Job item - Your answer must be every line of the data that holds the string "step".

Recorded information -
......

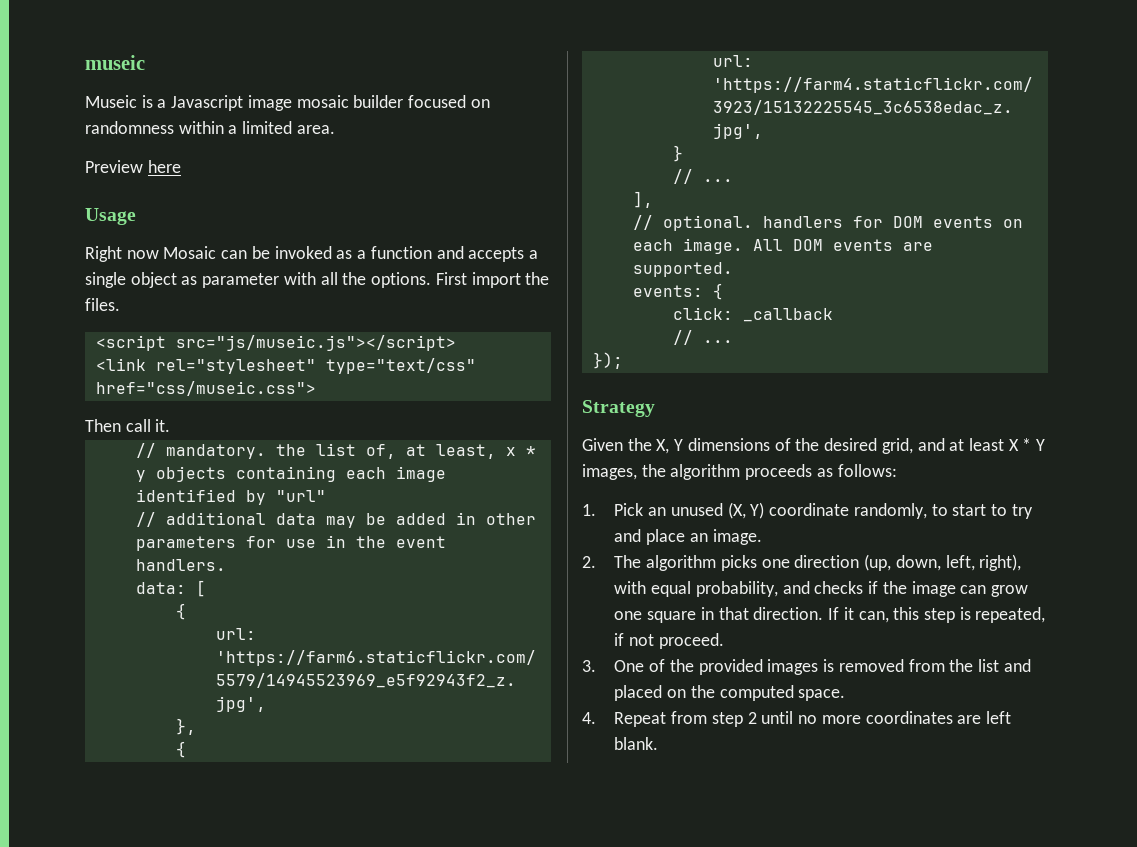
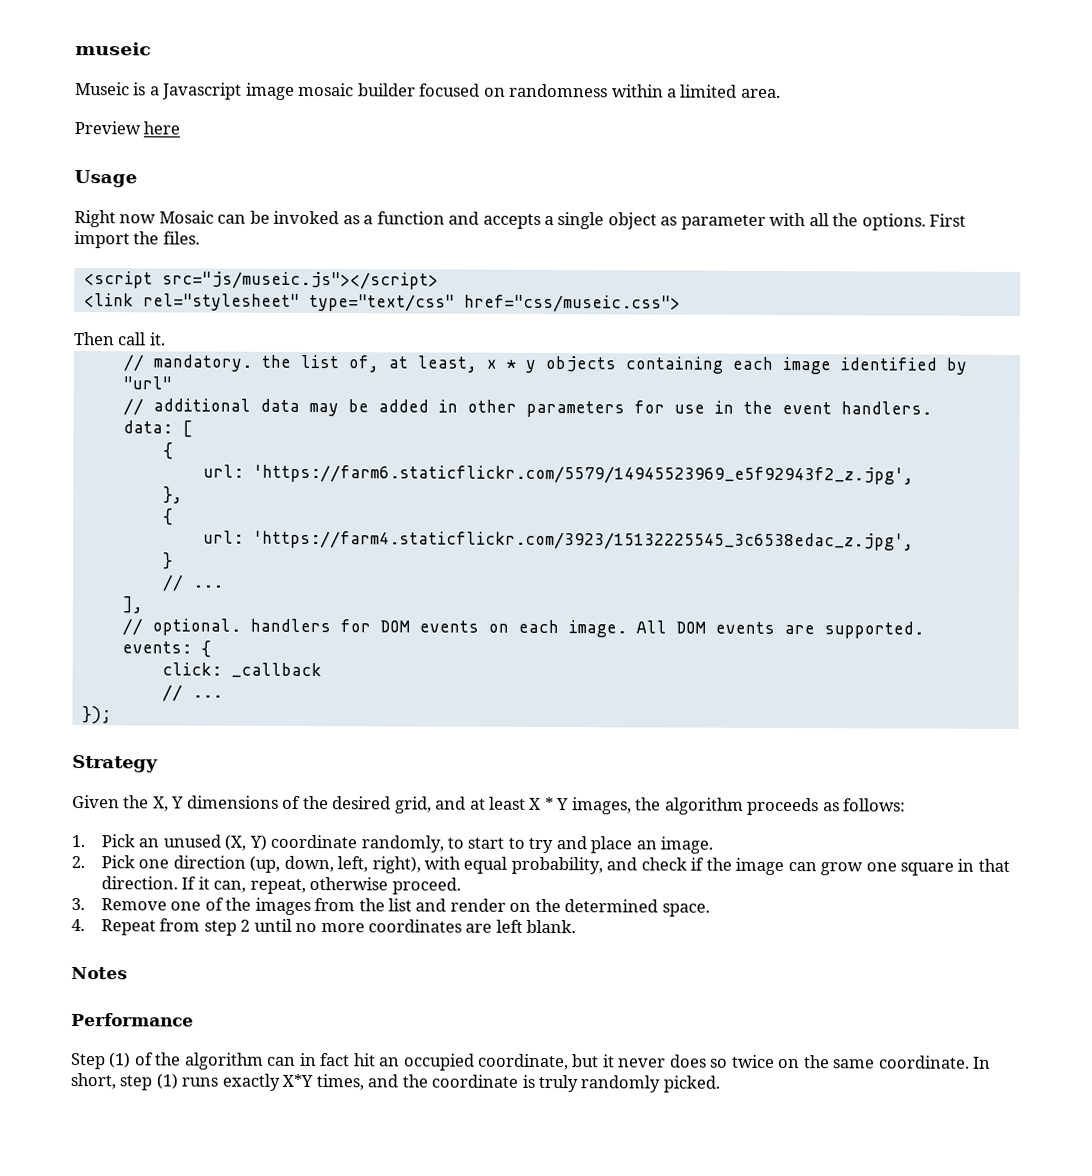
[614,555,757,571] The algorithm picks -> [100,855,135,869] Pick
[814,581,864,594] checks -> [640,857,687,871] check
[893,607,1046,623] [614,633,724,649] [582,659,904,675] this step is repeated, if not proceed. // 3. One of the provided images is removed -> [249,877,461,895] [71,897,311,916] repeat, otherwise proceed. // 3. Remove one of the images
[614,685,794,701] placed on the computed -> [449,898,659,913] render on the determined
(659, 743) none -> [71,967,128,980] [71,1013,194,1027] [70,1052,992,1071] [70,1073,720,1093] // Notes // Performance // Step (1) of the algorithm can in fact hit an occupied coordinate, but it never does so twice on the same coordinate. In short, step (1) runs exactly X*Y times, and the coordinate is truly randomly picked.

......

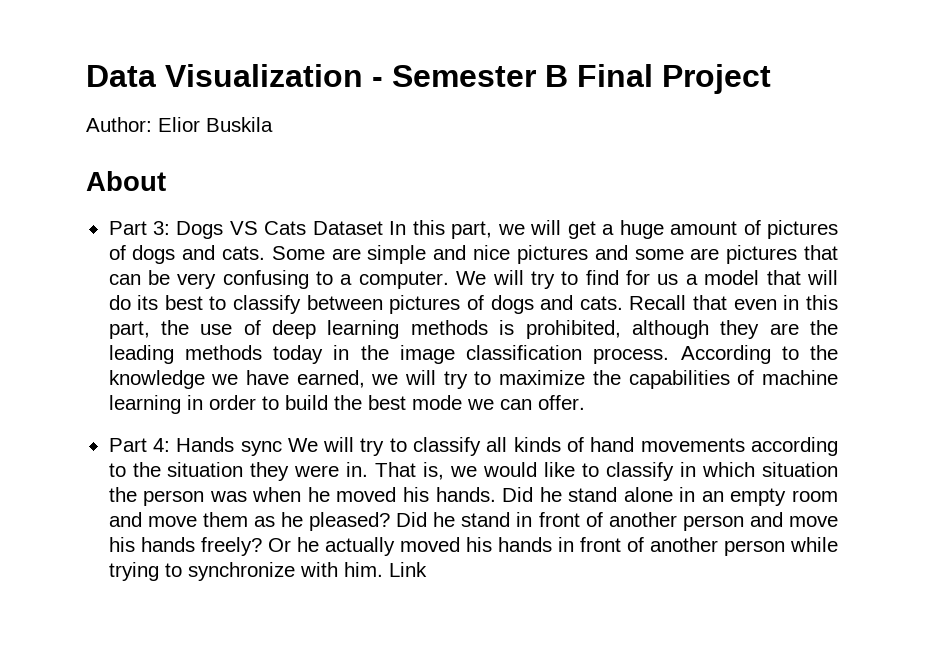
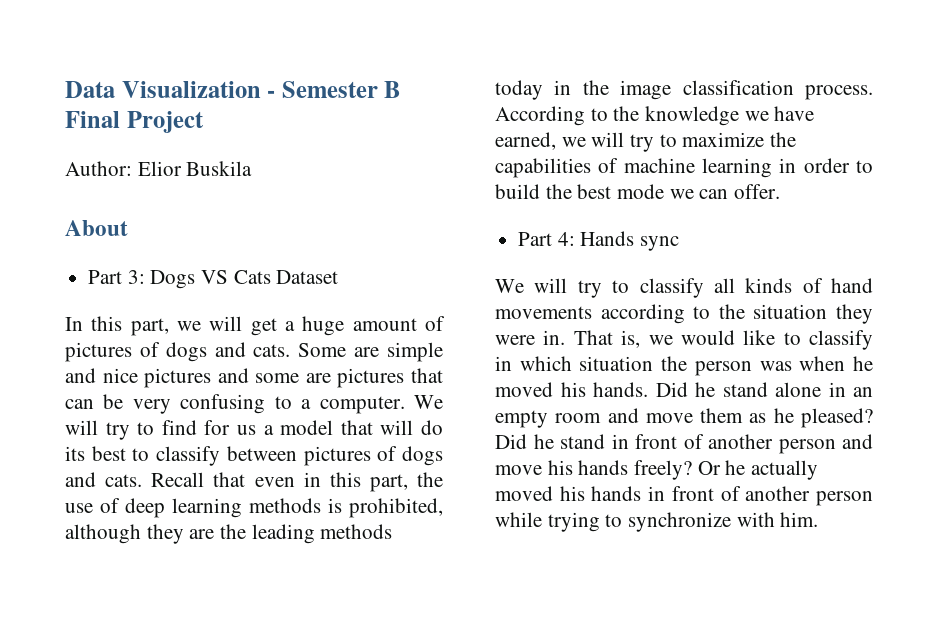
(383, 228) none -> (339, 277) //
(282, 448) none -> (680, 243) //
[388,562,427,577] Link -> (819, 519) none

......

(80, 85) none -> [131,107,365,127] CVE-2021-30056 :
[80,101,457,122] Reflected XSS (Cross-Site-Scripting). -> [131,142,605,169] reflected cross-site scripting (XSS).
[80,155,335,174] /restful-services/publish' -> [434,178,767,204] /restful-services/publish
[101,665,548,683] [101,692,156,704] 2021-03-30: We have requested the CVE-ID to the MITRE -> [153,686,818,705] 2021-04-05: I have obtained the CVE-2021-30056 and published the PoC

......

Finished task -
[893,607,1046,623] [614,633,724,649] [582,659,904,675] this step is repeated, if not proceed. // 3. One of the provided images is removed -> [249,877,461,895] [71,897,311,916] repeat, otherwise proceed. // 3. Remove one of the images
(659, 743) none -> [71,967,128,980] [71,1013,194,1027] [70,1052,992,1071] [70,1073,720,1093] // Notes // Performance // Step (1) of the algorithm can in fact hit an occupied coordinate, but it never does so twice on the same coordinate. In short, step (1) runs exactly X*Y times, and the coordinate is truly randomly picked.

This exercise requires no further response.